Vox by Christina Dalcher
August 21, 2018
What if women were only given 100 words to speak a day?
What would you do?
A religious movement has swept the country, resulting in the stripping of women’s rights and freedoms. One woman is shocked when it happens and powerless to stop it. That is until she realizes that her denial of what has happened is not only affecting her but also her children. Now she Jean will have to fight…not only for her voice but the voices of all.

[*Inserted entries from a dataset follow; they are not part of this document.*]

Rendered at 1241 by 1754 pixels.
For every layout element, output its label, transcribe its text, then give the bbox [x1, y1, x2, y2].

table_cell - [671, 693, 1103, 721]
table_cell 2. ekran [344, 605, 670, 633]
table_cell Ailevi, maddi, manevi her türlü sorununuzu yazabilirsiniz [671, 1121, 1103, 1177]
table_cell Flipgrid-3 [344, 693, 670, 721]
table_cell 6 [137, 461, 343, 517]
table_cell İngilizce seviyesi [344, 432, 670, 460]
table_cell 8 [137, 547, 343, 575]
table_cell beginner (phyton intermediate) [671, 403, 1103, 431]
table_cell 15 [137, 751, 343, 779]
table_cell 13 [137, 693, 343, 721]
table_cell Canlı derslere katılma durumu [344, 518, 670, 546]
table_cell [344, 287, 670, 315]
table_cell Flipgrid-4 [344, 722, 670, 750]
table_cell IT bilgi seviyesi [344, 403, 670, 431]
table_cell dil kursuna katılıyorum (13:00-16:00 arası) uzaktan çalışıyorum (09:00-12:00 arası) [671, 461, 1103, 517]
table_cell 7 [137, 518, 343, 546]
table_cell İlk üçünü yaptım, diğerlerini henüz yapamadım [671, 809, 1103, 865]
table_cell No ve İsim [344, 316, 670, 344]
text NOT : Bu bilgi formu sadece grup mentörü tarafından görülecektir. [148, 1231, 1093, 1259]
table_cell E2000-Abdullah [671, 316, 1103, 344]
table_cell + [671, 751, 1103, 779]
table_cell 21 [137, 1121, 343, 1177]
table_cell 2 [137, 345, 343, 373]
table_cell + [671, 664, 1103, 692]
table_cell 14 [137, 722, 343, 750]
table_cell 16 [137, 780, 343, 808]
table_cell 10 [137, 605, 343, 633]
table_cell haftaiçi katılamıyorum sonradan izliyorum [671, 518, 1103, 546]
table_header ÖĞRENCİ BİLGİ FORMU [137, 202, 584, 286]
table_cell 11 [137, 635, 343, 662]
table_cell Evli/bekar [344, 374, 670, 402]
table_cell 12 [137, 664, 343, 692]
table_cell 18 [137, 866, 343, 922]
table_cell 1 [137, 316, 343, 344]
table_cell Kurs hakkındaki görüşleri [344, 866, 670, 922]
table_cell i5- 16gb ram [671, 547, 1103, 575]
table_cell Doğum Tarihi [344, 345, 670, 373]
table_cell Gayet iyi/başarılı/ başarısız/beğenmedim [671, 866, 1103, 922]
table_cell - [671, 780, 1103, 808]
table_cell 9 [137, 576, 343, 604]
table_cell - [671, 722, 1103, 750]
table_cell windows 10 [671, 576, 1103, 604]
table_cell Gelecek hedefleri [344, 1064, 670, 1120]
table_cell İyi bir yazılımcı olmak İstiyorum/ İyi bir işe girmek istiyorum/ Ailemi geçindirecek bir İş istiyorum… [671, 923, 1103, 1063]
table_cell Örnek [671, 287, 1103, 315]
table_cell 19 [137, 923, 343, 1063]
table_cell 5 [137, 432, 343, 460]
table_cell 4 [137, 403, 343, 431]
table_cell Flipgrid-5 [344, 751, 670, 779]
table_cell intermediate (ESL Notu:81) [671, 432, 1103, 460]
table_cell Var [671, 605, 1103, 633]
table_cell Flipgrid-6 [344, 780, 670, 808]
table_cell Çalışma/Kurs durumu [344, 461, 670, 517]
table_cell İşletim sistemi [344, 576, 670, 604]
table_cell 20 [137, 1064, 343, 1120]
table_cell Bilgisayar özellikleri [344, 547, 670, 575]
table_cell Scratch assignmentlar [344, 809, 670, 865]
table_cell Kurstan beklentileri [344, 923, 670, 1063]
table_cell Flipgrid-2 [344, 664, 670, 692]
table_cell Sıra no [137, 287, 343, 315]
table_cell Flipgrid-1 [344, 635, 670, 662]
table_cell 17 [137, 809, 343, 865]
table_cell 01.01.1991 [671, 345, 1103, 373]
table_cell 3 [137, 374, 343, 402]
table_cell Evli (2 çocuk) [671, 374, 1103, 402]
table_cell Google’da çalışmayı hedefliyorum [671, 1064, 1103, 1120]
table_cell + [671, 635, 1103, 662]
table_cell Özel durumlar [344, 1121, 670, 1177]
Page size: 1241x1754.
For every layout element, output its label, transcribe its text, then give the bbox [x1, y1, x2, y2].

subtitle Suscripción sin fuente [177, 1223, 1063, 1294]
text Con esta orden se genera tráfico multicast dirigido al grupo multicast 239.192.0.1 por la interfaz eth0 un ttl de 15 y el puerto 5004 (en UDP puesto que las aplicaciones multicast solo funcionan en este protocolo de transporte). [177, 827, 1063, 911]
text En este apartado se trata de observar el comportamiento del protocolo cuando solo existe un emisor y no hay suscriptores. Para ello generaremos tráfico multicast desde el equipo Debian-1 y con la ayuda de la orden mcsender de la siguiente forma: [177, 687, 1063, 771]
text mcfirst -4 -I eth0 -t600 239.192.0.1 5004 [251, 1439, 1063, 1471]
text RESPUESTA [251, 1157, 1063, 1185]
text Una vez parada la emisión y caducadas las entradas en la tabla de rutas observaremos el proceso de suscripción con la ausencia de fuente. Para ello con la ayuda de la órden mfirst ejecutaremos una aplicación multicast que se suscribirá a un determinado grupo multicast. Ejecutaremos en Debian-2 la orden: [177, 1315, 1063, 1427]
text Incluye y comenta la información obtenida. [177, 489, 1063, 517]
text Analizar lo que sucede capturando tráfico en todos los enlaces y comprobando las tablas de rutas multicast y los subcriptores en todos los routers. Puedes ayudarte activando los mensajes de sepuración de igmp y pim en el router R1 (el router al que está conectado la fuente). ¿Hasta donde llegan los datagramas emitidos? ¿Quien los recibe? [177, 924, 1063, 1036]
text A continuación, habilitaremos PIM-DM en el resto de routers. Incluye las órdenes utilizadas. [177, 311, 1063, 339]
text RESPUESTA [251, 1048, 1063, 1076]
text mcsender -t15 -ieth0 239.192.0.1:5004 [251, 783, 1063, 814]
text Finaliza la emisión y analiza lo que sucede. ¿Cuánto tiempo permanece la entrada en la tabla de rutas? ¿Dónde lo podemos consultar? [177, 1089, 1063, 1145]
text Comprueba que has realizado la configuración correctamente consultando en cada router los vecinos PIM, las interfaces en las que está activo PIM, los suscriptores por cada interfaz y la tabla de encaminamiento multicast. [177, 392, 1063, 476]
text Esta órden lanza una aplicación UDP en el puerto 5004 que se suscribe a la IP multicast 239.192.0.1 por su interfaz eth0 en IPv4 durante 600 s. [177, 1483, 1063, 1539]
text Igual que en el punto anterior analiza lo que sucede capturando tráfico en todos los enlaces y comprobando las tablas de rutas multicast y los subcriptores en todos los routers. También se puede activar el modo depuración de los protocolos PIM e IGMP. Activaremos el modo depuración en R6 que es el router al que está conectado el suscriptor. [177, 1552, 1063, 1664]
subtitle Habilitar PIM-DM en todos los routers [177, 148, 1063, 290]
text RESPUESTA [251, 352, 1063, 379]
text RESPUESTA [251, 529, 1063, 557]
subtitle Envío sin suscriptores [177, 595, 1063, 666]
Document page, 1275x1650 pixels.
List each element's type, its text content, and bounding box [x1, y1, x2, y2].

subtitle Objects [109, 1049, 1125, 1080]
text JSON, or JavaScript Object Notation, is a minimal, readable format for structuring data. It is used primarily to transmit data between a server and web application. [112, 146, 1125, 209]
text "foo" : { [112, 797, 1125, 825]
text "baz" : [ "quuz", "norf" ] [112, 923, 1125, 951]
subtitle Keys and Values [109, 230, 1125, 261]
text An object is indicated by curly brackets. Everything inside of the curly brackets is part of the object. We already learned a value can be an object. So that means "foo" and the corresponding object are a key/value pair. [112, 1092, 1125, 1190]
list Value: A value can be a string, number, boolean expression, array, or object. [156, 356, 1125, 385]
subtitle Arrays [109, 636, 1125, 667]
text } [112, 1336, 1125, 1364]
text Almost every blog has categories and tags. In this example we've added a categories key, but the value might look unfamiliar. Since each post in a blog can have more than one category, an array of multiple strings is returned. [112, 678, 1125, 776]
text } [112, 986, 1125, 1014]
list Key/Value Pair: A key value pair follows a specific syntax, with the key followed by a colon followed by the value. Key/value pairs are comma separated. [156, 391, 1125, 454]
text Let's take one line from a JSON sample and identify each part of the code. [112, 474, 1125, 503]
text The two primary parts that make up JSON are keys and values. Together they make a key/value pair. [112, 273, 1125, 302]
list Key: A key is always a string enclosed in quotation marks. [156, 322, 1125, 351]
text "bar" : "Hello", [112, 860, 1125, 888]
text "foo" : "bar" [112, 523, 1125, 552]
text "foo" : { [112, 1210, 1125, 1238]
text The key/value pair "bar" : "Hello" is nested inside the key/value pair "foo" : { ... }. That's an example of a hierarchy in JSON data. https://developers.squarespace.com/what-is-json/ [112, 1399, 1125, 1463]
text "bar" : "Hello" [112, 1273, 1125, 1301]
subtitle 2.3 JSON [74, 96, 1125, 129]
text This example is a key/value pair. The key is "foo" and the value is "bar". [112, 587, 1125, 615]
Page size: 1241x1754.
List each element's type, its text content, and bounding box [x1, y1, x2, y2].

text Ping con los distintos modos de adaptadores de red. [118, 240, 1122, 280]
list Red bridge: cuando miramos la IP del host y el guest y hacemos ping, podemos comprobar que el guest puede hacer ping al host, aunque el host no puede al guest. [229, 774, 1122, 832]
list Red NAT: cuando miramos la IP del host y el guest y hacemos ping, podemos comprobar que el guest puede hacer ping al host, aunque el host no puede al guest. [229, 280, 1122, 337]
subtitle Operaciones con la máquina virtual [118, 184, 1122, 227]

Vox is a dystopian fantasy that doesn’t seem all that fantastical. Taking liberties with our current government and the recent surge of the religious far right, Dalcher weaves a dark cautionary tale that hit this reader close to home. Set in the present, we are given a crash course in how the country is overtaken by “pure” religion and various groups’ freedoms are slowly stripped away. Dalcher shows us how easy it is to deny what is happening right before our eyes until it’s too late to do anything. Silence can be deadly. I found myself alternating between sadness and anger as the protagonist, Dr. Jean McClellan, tells her story. At times uncomfortably honest, she addresses her apathy in the face of the danger coming and her initial acceptance of what has passed. She draws a bleak picture of the future, showing us how life has changed for her and others; from the classroom to the bedroom. The story moves along at a steady pace with an edgy atmosphere that tightens around you like a noose. My slappy hands were on high alert all through the book. The ending was a bit off-kilter though. I had issues with the catalyst and the subsequent results. While I honestly don’t believe this could happen, I do believe we have to remain ever vigilant. Regardless, Vox is a compelling read along the lines of Atwood’s The Handmaids Tale; giving readers a glimpse at a future determined to erase them and their voice.